Is there a configuration workaround that we can use for skipping files with headers only?
Traceback (most recent call last):
File "/airbyte/integration_code/main.py", line 13, in <module>
launch(source, sys.argv[1:])
File "/usr/local/lib/python3.9/site-packages/airbyte_cdk/entrypoint.py", line 129, in launch
for message in source_entrypoint.run(parsed_args):
File "/usr/local/lib/python3.9/site-packages/airbyte_cdk/entrypoint.py", line 120, in run
for message in generator:
File "/usr/local/lib/python3.9/site-packages/airbyte_cdk/sources/abstract_source.py", line 123, in read
raise e
File "/usr/local/lib/python3.9/site-packages/airbyte_cdk/sources/abstract_source.py", line 114, in read
yield from self._read_stream(
File "/usr/local/lib/python3.9/site-packages/airbyte_cdk/sources/abstract_source.py", line 159, in _read_stream
for record in record_iterator:
File "/usr/local/lib/python3.9/site-packages/airbyte_cdk/sources/abstract_source.py", line 248, in _read_full_refresh
for record in records:
File "/airbyte/integration_code/source_s3/source_files_abstract/stream.py", line 452, in read_records
yield from super().read_records(sync_mode, cursor_field, stream_slice, stream_state)

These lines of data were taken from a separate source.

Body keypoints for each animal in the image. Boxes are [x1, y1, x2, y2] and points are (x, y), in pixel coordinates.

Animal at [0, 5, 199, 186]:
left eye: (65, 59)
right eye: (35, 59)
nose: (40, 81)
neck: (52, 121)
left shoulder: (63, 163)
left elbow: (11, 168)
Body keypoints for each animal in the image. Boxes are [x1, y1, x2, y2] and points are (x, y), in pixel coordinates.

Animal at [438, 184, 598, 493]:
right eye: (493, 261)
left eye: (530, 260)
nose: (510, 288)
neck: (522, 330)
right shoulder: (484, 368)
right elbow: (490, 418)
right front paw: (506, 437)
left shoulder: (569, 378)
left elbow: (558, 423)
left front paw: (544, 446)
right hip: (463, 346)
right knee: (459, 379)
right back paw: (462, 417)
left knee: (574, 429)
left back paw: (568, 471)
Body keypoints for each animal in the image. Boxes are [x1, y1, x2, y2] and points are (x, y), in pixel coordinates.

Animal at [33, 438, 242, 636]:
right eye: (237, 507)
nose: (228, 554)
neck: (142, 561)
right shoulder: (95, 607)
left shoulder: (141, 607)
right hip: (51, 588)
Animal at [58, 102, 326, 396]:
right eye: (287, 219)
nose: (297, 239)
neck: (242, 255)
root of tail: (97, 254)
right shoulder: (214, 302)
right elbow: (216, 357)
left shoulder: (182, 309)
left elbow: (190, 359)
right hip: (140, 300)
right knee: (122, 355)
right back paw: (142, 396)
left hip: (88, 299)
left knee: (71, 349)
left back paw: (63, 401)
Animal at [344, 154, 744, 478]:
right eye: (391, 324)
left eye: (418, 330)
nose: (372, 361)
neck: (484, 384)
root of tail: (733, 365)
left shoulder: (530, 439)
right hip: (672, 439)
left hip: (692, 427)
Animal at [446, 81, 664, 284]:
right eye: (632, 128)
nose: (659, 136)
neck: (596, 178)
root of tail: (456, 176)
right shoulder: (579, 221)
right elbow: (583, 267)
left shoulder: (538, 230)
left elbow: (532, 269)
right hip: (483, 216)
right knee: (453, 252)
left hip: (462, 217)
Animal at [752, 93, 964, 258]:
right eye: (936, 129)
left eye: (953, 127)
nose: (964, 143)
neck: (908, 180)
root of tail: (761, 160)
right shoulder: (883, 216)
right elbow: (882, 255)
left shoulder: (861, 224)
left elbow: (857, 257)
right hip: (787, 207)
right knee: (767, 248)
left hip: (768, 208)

File "/airbyte/integration_code/source_s3/source_files_abstract/stream.py", line 346, in read_records
file_reader = self.fileformatparser_class(self._format, self._get_master_schema())
File "/airbyte/integration_code/source_s3/source_files_abstract/stream.py", line 235, in _get_master_schema
raise RuntimeError(
RuntimeError: Detected mismatched datatype on column 'Count', in file 'test/Report.csv'. Should be 'integer', but found 'string'.

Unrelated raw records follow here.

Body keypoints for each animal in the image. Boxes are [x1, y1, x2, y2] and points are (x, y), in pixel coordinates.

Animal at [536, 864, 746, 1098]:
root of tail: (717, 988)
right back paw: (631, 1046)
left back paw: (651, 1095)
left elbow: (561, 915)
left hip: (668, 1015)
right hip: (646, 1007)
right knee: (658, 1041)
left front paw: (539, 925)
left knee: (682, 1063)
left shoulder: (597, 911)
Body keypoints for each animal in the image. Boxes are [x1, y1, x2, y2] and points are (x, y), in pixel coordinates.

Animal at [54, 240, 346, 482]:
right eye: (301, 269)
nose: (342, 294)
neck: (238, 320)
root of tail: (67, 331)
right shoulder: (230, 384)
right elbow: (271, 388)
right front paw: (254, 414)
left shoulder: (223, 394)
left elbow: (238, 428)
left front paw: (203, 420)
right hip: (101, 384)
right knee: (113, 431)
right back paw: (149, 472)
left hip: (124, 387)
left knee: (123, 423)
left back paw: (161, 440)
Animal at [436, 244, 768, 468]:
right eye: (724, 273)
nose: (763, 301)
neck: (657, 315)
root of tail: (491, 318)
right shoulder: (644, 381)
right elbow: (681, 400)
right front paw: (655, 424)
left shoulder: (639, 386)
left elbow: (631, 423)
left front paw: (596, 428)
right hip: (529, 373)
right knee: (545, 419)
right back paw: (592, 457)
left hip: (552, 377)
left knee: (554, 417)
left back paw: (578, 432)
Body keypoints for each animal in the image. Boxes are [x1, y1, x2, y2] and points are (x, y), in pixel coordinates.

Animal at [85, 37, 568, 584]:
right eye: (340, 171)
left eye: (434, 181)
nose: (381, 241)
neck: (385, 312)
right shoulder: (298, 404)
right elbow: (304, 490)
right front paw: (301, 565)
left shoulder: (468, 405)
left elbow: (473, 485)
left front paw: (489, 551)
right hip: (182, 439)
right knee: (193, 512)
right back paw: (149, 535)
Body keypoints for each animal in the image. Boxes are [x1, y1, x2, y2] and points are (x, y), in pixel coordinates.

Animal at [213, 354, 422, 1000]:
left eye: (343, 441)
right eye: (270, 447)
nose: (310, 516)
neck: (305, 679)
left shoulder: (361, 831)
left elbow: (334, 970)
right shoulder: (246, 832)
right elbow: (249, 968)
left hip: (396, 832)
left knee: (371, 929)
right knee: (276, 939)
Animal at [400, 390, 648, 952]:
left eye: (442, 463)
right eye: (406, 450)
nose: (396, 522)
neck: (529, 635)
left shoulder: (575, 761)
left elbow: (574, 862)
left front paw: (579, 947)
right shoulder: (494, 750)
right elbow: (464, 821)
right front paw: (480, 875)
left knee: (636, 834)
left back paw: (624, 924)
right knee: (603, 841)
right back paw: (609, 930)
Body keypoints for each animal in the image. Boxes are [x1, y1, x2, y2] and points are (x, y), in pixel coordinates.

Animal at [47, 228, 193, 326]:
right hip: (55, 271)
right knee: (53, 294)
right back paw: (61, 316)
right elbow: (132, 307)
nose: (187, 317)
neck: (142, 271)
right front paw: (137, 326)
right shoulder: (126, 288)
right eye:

The file is supposed to have a header followed by rows of data.
When the data syncs for the first time, the file has rows after the header. I am guessing that the data in the rows decide the data type based on my observations so far.
When the file has only a header row, I am seeing the error above.

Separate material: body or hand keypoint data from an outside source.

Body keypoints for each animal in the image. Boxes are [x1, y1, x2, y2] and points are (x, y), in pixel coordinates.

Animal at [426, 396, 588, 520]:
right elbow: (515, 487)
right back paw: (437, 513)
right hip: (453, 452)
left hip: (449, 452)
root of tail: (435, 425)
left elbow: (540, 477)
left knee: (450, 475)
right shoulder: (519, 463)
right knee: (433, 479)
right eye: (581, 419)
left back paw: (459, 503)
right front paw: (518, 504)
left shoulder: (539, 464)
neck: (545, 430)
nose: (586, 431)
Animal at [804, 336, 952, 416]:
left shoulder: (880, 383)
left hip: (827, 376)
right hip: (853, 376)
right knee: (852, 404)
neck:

I am not able to upload the CSV files here, so pasting the mock data in plain text below.
2022-12-07 20:16:04 source > Encountered an exception while reading stream rebates_h
Traceback (most recent call last):
File "/usr/local/lib/python3.9/site-packages/airbyte_cdk/sources/abstract_source.py", line 114, in read
yield from self._read_stream(
File "/usr/local/lib/python3.9/site-packages/airbyte_cdk/sources/abstract_source.py", line 179, in _read_stream
for record in record_iterator:
File "/usr/local/lib/python3.9/site-packages/airbyte_cdk/sources/abstract_source.py", line 237, in _read_incremental
for record_counter, record_data in enumerate(records, start=1):
File "/airbyte/integration_code/source_s3/source_files_abstract/stream.py", line 535, in read_records
yield from self._read_from_slice(file_reader, stream_slice)
File "/airbyte/integration_code/source_s3/source_files_abstract/stream.py", line 326, in _read_from_slice
for record in file_reader.stream_records(f):
File "/airbyte/integration_code/source_s3/source_files_abstract/formats/csv_parser.py", line 154, in stream_records
streaming_reader = pa_csv.open_csv(
File "pyarrow/_csv.pyx", line 1273, in pyarrow._csv.open_csv
File "pyarrow/_csv.pyx", line 1137, in pyarrow._csv.CSVStreamingReader._open
File "pyarrow/error.pxi", line 144, in pyarrow.lib.pyarrow_internal_check_status
File "pyarrow/error.pxi", line 100, in pyarrow.lib.check_status
pyarrow.lib.ArrowInvalid: Empty CSV file
2022-12-07 20:16:04 source > Finished syncing rebates_h
2022-12-07 20:16:04 source > SourceS3 runtimes:
Syncing stream rebates_h 0:03:56.341347
2022-12-07 20:16:04 source > Empty CSV file
I have empty files in the pattern but also I have non empty files.
Sorry for the delay, I’m not sure that this problem has been fixed. It seems like the S3 source connector does not handle empty CSV files very well. This issue is on our team’s backlog but it is unclear when this will be fixed. If you have ideas on how to handle empty files better, we encourage anyone to contribute to our connectors. Otherwise, I suppose the only workaround in the interim is to avoid feed empty files through the S3 source. Hope this helps, happy to answer further questions.